Work task
Lines from the one containing "d2B2d2 | c4cd | e2^c2e2 | d4 d=c |" through the last line of the data below are to be returned exactly; leave out the rest.

Stored entries
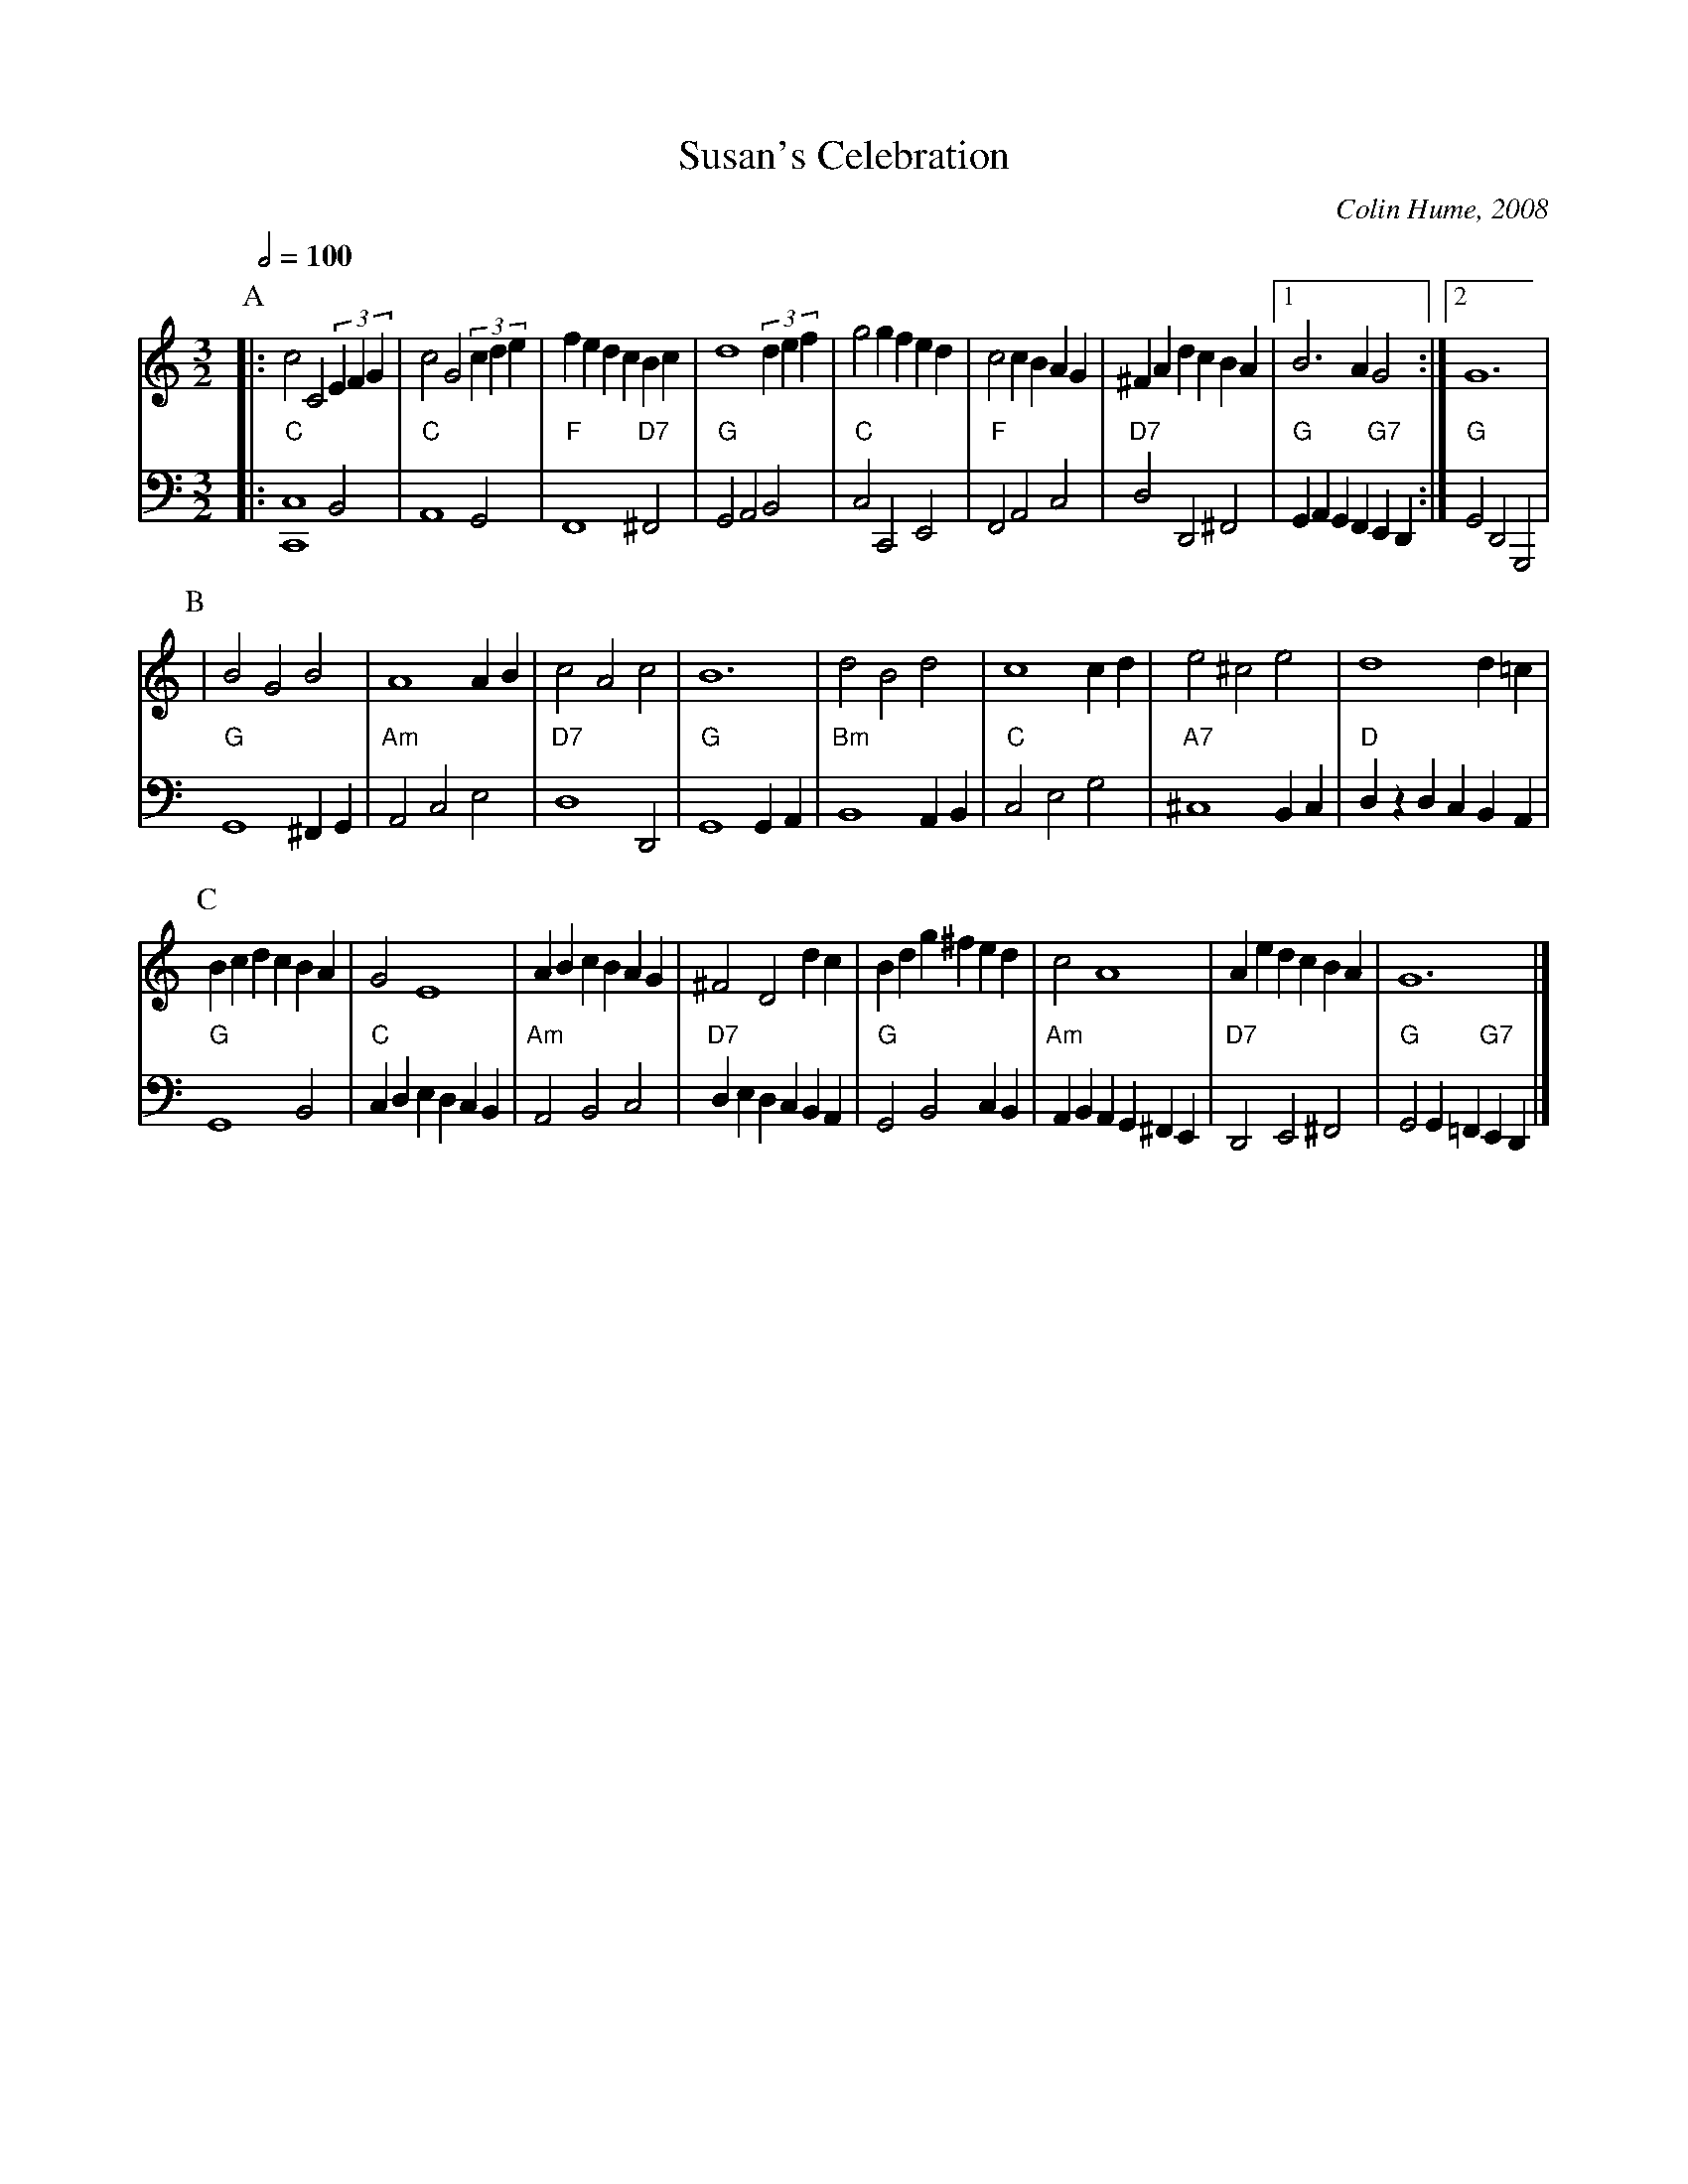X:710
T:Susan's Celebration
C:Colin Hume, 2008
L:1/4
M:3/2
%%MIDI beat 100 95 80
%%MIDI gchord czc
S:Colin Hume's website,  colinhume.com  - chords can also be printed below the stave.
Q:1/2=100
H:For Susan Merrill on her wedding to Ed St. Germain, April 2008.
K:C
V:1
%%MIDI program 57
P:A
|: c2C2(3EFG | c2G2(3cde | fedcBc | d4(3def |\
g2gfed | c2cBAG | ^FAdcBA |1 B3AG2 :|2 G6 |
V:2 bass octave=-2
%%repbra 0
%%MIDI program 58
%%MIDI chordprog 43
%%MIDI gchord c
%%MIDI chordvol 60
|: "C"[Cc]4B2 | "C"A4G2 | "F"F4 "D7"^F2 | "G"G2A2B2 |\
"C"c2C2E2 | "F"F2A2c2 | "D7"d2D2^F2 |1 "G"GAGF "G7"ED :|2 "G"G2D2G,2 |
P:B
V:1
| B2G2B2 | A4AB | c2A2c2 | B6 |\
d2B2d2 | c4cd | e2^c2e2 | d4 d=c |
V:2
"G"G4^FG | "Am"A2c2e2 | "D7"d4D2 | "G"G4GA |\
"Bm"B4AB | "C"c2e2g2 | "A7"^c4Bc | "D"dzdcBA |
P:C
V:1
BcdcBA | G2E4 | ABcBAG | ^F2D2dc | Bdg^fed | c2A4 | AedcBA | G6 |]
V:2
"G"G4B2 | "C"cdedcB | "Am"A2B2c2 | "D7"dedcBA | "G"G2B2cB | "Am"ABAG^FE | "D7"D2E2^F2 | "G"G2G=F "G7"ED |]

Your response
d2B2d2 | c4cd | e2^c2e2 | d4 d=c |
V:2
"G"G4^FG | "Am"A2c2e2 | "D7"d4D2 | "G"G4GA |\
"Bm"B4AB | "C"c2e2g2 | "A7"^c4Bc | "D"dzdcBA |
P:C
V:1
BcdcBA | G2E4 | ABcBAG | ^F2D2dc | Bdg^fed | c2A4 | AedcBA | G6 |]
V:2
"G"G4B2 | "C"cdedcB | "Am"A2B2c2 | "D7"dedcBA | "G"G2B2cB | "Am"ABAG^FE | "D7"D2E2^F2 | "G"G2G=F "G7"ED |]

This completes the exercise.